→ MATERIAL FOR THE TASK:
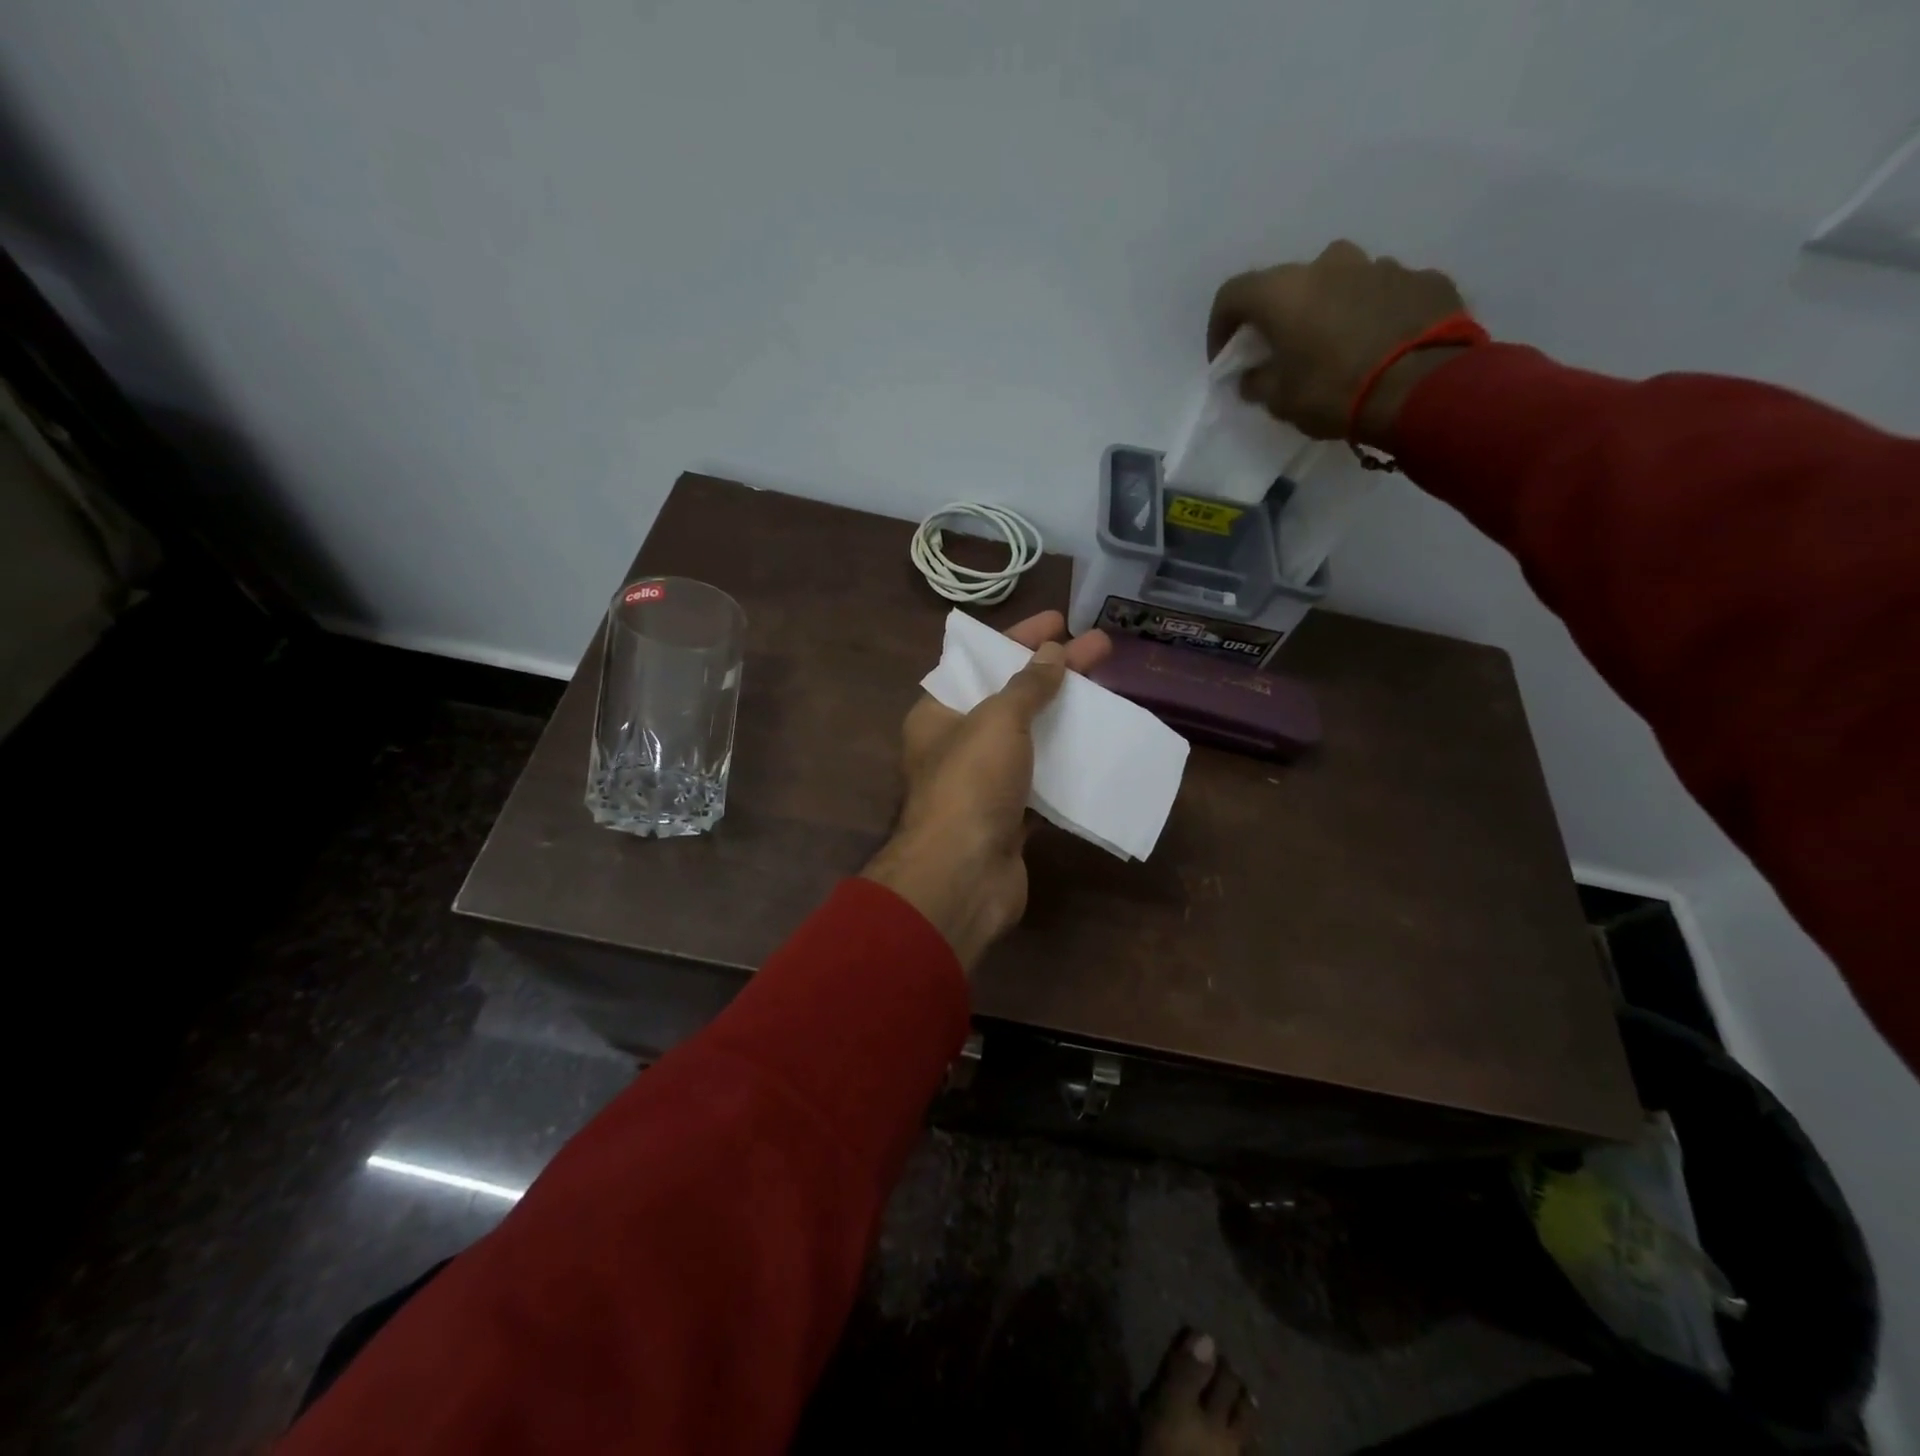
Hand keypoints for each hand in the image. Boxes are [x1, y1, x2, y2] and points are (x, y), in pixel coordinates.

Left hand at [862, 611, 1111, 970]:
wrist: (963, 876)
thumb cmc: (971, 783)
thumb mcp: (998, 720)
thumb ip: (1027, 686)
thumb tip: (1051, 654)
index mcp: (938, 713)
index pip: (979, 661)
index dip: (1018, 637)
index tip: (1059, 621)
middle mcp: (957, 744)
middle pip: (1011, 697)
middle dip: (1055, 672)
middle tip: (1101, 648)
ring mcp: (984, 783)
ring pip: (1030, 739)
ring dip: (1066, 717)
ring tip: (1110, 694)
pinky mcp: (1009, 816)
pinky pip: (1043, 780)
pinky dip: (1068, 764)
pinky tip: (1101, 747)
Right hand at [1208, 240, 1467, 447]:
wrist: (1423, 387)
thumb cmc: (1334, 392)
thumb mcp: (1280, 401)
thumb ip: (1259, 381)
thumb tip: (1253, 375)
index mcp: (1286, 291)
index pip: (1233, 294)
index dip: (1221, 326)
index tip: (1226, 357)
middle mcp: (1330, 264)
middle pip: (1292, 283)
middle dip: (1282, 315)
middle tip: (1285, 351)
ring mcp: (1381, 266)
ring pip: (1342, 282)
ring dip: (1331, 309)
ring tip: (1338, 349)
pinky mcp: (1422, 278)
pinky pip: (1385, 293)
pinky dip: (1373, 314)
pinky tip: (1379, 347)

→ TASK BRIEF: Exact copy, no pictures: reproduce every entry shown above.

→ REPLY TO THE TASK:
Hand keypoints for each hand in the image. Boxes are [x1, y1, x2, y2] and points are (x, y), in pixel coordinates.

Left hand at [862, 611, 1111, 970]:
wrist: (963, 876)
thumb cmc: (971, 783)
thumb mcp: (998, 720)
thumb ip: (1027, 686)
thumb tip: (1051, 654)
index mcp: (938, 713)
index pip: (979, 661)
index dip: (1018, 637)
index tip: (1059, 621)
middle mcp: (957, 744)
middle pip: (1011, 697)
middle dip: (1055, 672)
middle tip: (1101, 648)
ring mcp: (984, 783)
ring pip: (1030, 739)
ring dip: (1066, 717)
ring tip: (1110, 694)
pinky mcp: (1009, 816)
pinky pip: (1043, 780)
pinky dip: (1068, 764)
pinky tip: (1101, 747)
Right hand at [1208, 240, 1467, 447]:
wrist: (1423, 387)
thumb cmc: (1334, 392)
thumb mcp: (1280, 401)
thumb ip: (1259, 381)
thumb tip: (1253, 375)
index mcp: (1286, 291)
index pip: (1233, 294)
index dip: (1221, 326)
index tip: (1226, 357)
middle mcp: (1330, 264)
middle pip: (1292, 283)
middle dip: (1282, 315)
middle tip: (1285, 351)
ring mcp: (1381, 266)
ring pip: (1342, 282)
ring dip: (1331, 309)
ring tip: (1338, 349)
pinky mcp: (1422, 278)
pinky pip: (1385, 293)
pinky dip: (1373, 314)
pinky tip: (1379, 347)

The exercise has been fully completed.